◆ RECORD LIST
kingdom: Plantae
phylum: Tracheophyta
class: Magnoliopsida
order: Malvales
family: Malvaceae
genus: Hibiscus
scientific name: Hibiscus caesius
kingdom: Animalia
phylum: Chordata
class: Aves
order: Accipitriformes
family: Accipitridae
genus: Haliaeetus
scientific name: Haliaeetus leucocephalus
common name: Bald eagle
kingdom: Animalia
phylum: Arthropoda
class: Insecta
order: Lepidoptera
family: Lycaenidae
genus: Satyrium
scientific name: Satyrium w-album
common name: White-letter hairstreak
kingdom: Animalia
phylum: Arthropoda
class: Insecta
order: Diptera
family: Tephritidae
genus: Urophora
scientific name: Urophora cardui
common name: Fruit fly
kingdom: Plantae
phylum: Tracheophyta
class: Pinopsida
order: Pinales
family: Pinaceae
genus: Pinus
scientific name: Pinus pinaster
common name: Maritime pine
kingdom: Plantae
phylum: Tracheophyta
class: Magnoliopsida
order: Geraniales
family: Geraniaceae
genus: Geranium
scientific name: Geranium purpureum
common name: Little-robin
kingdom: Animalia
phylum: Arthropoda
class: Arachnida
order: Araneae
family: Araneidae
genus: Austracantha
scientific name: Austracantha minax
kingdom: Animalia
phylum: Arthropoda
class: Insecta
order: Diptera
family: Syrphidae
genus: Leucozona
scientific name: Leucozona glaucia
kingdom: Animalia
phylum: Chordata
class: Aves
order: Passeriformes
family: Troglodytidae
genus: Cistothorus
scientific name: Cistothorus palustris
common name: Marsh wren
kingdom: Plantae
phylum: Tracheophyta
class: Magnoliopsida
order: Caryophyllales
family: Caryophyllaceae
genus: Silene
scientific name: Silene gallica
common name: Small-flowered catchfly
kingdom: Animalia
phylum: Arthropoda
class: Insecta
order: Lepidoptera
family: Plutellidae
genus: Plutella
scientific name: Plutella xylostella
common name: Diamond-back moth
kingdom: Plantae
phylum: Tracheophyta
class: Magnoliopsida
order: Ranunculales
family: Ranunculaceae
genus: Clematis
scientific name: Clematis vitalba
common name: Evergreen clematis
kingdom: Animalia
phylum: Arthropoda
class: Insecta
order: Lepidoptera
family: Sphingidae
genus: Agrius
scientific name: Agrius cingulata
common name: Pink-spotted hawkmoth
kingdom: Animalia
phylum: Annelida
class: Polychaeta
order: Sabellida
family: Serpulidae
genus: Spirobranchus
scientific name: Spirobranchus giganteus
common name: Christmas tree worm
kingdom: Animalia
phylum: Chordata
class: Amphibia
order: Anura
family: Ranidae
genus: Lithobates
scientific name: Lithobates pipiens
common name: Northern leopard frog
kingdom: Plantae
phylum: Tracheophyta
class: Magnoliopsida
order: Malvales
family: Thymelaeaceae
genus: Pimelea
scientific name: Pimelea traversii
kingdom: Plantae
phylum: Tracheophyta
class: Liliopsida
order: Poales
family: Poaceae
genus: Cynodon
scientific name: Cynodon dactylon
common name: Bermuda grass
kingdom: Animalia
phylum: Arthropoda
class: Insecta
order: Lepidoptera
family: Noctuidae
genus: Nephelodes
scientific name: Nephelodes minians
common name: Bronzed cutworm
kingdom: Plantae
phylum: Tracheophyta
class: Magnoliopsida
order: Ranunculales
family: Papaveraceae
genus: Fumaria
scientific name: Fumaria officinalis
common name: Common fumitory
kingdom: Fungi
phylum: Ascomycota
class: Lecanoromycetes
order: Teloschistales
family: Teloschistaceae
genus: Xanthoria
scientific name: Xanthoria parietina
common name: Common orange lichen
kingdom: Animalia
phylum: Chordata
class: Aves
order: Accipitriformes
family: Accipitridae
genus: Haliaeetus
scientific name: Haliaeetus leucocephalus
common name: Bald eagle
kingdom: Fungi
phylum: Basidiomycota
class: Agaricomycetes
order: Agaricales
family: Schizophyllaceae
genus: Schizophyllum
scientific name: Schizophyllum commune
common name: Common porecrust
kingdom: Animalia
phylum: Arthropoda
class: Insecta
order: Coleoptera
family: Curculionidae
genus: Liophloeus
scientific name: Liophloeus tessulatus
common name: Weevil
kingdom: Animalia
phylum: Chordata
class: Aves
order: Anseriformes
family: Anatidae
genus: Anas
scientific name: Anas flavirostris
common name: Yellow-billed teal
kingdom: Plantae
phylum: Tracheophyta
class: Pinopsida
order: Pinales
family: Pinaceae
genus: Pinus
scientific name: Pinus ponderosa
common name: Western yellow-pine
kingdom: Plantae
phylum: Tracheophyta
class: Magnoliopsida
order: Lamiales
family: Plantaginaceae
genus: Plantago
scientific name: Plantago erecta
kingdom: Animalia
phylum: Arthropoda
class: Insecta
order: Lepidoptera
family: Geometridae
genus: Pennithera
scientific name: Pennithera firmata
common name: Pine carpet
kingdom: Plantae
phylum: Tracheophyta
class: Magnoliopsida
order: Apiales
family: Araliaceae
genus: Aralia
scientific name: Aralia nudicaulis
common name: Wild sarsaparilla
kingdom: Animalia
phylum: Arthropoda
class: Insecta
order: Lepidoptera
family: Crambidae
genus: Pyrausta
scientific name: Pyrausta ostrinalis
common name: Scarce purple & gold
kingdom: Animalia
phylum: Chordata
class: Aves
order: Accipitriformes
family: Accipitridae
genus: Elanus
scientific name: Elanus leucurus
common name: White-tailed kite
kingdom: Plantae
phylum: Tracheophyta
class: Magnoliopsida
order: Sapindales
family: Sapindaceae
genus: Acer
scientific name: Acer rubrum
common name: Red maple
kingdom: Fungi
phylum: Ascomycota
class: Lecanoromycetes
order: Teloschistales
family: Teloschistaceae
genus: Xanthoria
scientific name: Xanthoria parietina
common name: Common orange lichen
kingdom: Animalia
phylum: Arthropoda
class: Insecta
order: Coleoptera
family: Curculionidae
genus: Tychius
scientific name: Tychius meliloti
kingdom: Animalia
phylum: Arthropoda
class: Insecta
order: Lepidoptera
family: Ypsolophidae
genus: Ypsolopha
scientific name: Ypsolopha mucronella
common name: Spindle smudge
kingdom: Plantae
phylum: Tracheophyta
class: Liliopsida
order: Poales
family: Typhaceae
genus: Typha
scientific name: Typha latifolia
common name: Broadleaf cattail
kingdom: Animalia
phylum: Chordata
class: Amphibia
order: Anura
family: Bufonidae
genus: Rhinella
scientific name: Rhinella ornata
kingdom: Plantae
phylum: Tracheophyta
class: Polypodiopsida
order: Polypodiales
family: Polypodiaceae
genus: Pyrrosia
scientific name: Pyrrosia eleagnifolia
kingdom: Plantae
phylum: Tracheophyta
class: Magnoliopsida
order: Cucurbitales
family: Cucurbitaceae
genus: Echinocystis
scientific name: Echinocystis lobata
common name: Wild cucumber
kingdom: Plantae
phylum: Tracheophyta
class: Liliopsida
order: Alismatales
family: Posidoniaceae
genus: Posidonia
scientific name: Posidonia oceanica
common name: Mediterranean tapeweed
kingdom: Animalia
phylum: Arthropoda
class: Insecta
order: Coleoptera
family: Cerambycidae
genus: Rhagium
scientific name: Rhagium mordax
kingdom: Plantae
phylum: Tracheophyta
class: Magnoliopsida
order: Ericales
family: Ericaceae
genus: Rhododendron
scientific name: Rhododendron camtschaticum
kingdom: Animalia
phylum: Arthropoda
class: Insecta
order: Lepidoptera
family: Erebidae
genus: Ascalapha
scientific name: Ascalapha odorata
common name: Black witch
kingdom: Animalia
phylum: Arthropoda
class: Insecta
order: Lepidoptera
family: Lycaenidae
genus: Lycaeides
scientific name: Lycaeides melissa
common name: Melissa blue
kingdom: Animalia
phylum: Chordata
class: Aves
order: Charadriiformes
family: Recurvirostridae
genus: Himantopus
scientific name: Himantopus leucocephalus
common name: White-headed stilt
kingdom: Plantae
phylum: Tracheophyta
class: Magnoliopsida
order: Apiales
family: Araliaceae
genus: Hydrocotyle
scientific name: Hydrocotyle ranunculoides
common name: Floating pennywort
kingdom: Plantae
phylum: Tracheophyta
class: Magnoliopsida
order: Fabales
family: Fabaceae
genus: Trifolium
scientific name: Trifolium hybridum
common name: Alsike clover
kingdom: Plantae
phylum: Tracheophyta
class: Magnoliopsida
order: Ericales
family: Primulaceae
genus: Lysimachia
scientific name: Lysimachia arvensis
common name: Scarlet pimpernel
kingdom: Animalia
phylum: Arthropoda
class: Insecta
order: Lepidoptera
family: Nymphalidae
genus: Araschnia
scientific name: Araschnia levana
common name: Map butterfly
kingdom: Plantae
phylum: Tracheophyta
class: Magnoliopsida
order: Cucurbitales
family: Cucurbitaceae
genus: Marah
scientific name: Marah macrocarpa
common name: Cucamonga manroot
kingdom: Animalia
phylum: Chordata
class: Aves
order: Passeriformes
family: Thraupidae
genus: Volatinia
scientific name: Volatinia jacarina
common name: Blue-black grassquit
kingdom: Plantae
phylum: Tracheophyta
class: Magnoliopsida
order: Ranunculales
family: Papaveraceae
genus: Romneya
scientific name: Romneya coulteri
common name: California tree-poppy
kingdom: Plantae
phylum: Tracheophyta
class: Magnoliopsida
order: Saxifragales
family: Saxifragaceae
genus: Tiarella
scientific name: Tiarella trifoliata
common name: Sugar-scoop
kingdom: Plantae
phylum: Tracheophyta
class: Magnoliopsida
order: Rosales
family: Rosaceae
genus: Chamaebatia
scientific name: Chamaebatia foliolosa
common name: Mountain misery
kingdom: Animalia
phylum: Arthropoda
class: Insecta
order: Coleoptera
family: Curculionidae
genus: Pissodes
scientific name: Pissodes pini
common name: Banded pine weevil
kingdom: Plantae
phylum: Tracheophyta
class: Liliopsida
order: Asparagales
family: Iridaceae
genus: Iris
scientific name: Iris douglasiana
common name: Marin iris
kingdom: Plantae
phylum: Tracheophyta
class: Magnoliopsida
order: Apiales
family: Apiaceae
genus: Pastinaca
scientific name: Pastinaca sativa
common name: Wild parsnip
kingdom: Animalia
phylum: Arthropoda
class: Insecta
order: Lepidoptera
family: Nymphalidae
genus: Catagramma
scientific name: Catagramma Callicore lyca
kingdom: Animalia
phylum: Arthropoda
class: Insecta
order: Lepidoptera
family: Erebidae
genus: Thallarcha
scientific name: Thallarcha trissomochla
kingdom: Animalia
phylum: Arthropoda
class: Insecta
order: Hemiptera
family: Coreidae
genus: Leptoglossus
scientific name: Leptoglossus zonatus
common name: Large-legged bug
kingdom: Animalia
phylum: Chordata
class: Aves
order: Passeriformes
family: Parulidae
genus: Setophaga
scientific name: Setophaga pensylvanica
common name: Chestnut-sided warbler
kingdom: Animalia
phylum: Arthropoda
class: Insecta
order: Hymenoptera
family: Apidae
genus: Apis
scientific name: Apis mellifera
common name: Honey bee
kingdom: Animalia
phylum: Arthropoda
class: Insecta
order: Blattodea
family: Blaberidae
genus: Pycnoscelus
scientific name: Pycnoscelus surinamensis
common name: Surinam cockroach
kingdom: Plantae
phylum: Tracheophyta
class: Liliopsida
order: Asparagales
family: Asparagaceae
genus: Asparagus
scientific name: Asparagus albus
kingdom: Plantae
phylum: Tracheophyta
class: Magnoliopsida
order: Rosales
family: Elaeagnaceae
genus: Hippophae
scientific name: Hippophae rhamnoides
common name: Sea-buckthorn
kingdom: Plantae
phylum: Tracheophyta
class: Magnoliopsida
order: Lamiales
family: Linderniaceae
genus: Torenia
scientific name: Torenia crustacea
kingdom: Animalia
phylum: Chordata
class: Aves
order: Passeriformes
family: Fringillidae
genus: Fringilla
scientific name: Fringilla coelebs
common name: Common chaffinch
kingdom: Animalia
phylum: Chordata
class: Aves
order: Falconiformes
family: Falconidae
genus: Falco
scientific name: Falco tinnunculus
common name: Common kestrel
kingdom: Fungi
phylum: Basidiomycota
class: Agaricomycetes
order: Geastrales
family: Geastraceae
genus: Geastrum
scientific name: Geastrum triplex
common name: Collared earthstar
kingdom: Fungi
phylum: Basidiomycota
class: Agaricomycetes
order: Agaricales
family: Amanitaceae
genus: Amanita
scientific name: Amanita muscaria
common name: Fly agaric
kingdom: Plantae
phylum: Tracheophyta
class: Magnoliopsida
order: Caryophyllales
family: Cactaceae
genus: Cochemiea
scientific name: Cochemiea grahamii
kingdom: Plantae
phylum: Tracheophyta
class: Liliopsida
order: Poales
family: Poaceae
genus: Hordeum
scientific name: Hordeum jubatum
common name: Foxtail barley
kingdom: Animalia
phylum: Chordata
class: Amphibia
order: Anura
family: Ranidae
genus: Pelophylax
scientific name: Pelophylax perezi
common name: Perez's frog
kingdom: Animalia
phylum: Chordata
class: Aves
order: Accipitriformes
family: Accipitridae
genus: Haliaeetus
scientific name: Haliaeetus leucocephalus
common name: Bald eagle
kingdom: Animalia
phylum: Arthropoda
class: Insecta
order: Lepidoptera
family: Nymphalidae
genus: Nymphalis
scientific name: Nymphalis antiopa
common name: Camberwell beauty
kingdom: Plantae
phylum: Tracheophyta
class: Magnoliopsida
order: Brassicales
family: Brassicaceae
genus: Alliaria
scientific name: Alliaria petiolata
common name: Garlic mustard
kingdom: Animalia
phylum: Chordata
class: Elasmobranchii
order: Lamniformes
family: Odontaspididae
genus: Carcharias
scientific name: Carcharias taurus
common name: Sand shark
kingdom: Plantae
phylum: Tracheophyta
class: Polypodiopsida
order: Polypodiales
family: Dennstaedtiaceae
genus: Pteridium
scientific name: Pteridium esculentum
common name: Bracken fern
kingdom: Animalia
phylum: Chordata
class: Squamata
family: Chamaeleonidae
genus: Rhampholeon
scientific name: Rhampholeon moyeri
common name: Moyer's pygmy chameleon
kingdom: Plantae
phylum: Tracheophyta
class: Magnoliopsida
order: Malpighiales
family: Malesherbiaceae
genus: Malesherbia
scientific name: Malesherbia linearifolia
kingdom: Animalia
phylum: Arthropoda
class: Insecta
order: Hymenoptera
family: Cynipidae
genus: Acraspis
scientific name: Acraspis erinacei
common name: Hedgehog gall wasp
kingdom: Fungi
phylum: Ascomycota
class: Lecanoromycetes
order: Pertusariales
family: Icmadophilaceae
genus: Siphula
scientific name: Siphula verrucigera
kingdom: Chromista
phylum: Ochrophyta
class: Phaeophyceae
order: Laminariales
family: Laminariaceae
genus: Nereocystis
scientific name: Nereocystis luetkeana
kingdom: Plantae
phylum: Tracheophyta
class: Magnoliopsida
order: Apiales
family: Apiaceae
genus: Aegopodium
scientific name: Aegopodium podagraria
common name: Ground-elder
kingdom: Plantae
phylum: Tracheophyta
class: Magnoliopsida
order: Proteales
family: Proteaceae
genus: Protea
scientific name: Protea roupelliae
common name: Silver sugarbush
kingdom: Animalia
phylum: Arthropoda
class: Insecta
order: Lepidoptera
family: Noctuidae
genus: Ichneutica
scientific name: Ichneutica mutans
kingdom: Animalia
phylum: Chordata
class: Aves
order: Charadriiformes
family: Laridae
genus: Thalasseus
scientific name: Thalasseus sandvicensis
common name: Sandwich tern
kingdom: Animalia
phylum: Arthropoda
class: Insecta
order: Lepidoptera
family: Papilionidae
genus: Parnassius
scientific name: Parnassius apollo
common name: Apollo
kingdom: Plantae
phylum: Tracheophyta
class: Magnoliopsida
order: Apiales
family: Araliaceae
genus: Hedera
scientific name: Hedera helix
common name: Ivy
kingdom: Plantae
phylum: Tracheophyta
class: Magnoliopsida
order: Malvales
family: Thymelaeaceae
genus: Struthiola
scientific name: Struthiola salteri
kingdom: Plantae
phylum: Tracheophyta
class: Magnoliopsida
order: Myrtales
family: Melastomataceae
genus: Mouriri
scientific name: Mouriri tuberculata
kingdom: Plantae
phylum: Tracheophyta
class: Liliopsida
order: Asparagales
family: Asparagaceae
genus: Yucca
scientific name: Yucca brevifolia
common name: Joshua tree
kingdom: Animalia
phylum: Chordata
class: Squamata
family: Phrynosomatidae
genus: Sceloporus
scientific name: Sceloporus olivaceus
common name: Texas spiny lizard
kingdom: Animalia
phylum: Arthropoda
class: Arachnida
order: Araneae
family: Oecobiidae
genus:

◆ DIRECTION
Repeat the part of the records that opens with the line containing "common name: Black witch" and closes with the line containing "genus: Volatinia", both of those lines included, keeping every line unchanged.

◆ EXERCISE ANSWER
common name: Black witch
kingdom: Animalia
phylum: Arthropoda
class: Insecta
order: Lepidoptera
family: Lycaenidae
genus: Lycaeides
scientific name: Lycaeides melissa
common name: Melissa blue
kingdom: Animalia
phylum: Chordata
class: Aves
order: Charadriiformes
family: Recurvirostridae
genus: Himantopus
scientific name: Himantopus leucocephalus
common name: White-headed stilt
kingdom: Plantae
phylum: Tracheophyta
class: Magnoliopsida
order: Apiales
family: Araliaceae
genus: Hydrocotyle
scientific name: Hydrocotyle ranunculoides
common name: Floating pennywort
kingdom: Plantae
phylum: Tracheophyta
class: Magnoliopsida
order: Fabales
family: Fabaceae
genus: Trifolium
scientific name: Trifolium hybridum
common name: Alsike clover
kingdom: Plantae
phylum: Tracheophyta
class: Magnoliopsida
order: Ericales
family: Primulaceae
genus: Lysimachia
scientific name: Lysimachia arvensis
common name: Scarlet pimpernel
kingdom: Animalia
phylum: Arthropoda
class: Insecta
order: Lepidoptera
family: Nymphalidae
genus: Araschnia
scientific name: Araschnia levana
common name: Map butterfly
kingdom: Plantae
phylum: Tracheophyta
class: Magnoliopsida
order: Cucurbitales
family: Cucurbitaceae
genus: Marah
scientific name: Marah macrocarpa
common name: Cucamonga manroot
kingdom: Animalia
phylum: Chordata
class: Aves
order: Passeriformes
family: Thraupidae
genus: Volatinia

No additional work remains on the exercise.